It’s bad enough that post-modern wine pricing is designed to make wine buying even more difficult, but what happens when retailers take wine pricing confusion to another level? Call it wine pricing skulduggery, and it turns out wine isn’t the only category that suffers from it:

The fake volume discount. Store A sells Rene Barbier white for $6.99, but offers a 10 percent discount if you buy four or more bottles. Store B, about 10 minutes away, sells the same wine for $5.99. Drive the extra distance, and you can buy four bottles at store B for less than the discounted price at store A ($23.96 vs. $25.16). Or you can buy two bottles at store B, which is all I wanted, and not have to listen to someone at store A tell you that spending $13.98 to save $2.80 makes good sense.

• The previous vintage two-step. This is the time of year when retailers start to get the current vintage, 2014 for reds and 2015 for whites. So beware older vintages with big signs proclaiming deep discounts, like store C did with the 2013 vintage of the legendary Domaine du Tariquet Classic. It was “marked down” from $12.99 to $10.99, even though it’s usually about $10. That’s bad enough. But since it was a previous vintage, the retailer likely got it from the wholesaler at a significant discount so the wholesaler could get it out of the warehouse. In other words, store C is selling the wine for the normal price, even though it probably paid less for it and there’s a good chance that the 2013 suffered after sitting in a warehouse for two years.

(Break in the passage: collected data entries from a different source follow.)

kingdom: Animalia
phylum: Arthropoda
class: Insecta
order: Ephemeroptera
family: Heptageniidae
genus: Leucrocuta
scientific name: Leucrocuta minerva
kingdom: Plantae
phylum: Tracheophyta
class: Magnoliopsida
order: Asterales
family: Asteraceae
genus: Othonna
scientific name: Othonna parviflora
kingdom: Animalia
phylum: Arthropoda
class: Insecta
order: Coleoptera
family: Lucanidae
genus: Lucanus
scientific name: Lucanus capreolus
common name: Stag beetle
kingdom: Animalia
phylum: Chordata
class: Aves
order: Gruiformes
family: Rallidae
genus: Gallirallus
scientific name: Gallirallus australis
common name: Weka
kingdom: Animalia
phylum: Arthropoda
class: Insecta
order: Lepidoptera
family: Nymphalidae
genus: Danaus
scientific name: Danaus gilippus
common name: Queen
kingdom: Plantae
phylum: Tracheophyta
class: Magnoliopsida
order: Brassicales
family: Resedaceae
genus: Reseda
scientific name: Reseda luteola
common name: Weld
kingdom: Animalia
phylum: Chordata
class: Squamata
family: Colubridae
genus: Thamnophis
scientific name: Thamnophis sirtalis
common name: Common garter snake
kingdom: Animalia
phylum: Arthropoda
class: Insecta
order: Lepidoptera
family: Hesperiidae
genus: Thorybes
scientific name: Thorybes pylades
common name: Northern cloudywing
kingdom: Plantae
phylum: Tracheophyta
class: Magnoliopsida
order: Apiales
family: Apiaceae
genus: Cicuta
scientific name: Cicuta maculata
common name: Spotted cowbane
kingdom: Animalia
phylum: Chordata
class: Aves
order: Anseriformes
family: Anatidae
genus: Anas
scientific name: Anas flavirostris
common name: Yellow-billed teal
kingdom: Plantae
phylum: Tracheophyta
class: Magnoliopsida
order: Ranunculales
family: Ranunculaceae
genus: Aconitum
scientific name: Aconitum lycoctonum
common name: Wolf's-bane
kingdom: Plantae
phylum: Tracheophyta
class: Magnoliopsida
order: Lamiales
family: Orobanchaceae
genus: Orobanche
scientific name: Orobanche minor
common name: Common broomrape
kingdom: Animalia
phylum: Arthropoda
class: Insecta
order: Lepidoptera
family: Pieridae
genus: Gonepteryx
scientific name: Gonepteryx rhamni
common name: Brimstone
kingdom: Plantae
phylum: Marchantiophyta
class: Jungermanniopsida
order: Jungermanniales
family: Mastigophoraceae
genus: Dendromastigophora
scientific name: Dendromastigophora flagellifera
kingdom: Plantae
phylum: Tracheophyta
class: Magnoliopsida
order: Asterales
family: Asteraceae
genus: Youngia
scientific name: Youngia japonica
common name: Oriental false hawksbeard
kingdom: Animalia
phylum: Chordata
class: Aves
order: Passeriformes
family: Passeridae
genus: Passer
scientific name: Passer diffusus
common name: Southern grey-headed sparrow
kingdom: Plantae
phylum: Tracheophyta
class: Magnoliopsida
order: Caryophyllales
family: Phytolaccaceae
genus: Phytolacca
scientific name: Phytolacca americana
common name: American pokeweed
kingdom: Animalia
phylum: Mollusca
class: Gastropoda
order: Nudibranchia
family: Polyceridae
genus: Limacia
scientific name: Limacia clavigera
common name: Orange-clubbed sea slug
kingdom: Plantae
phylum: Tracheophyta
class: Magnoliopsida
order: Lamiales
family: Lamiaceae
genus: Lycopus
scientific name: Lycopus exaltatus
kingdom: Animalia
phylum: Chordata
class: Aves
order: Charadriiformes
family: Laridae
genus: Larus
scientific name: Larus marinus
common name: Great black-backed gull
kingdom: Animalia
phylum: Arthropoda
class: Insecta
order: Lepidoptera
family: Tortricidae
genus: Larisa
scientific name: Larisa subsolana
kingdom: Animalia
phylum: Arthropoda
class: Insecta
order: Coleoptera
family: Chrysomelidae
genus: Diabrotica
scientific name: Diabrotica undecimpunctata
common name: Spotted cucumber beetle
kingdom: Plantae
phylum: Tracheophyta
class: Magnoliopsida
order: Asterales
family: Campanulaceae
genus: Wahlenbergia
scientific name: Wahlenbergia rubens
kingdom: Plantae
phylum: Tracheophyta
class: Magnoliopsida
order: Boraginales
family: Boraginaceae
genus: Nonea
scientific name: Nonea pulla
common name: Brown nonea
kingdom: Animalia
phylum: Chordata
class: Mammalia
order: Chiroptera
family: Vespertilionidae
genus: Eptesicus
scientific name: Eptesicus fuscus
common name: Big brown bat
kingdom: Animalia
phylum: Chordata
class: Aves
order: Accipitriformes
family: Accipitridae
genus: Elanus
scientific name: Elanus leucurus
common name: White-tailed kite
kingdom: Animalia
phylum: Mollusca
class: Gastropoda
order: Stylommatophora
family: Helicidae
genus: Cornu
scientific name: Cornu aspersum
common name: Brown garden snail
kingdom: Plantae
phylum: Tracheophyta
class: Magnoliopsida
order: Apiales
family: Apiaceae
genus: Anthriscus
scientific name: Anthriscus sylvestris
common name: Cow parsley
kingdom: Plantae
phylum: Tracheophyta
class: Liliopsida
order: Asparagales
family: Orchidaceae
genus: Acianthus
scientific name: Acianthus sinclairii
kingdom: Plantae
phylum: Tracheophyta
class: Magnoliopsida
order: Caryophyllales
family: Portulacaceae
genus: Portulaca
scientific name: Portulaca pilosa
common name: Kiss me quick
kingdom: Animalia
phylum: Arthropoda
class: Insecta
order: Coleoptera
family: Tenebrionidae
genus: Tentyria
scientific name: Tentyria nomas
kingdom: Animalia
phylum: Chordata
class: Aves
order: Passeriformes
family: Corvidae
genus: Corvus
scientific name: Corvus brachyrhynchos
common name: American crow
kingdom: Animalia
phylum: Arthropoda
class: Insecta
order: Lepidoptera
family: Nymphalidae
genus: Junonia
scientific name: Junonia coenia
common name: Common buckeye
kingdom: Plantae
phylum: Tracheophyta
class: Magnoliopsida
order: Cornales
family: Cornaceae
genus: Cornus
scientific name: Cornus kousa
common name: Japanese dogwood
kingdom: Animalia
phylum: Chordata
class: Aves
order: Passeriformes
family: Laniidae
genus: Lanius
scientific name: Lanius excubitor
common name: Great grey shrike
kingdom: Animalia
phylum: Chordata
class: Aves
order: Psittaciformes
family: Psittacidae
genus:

• The private label shuffle. Also saw this at store C (though store A is notorious for doing the same thing): A California red with a cute name and a bright and enticing label, in a big display promising all sorts of things a $15 wine can’t deliver. Look at the back label, and the bottled and vintaged information mentions a company no one has ever heard of. That’s because the company only exists to sell this wine to this retailer, and the $15 price is not as much a reflection of the wine’s quality but how much margin the private label company promised it could deliver to the retailer. In other words, $8 wine in $15 clothing.

Depressed? That’s understandable, given how many retailers think wine drinkers are ripe for the picking. As I noted in the cheap wine book: “The best retailers do more than sell wine. They help you find wine you didn’t know you would like.” Obviously, the retailers mentioned here never read the book.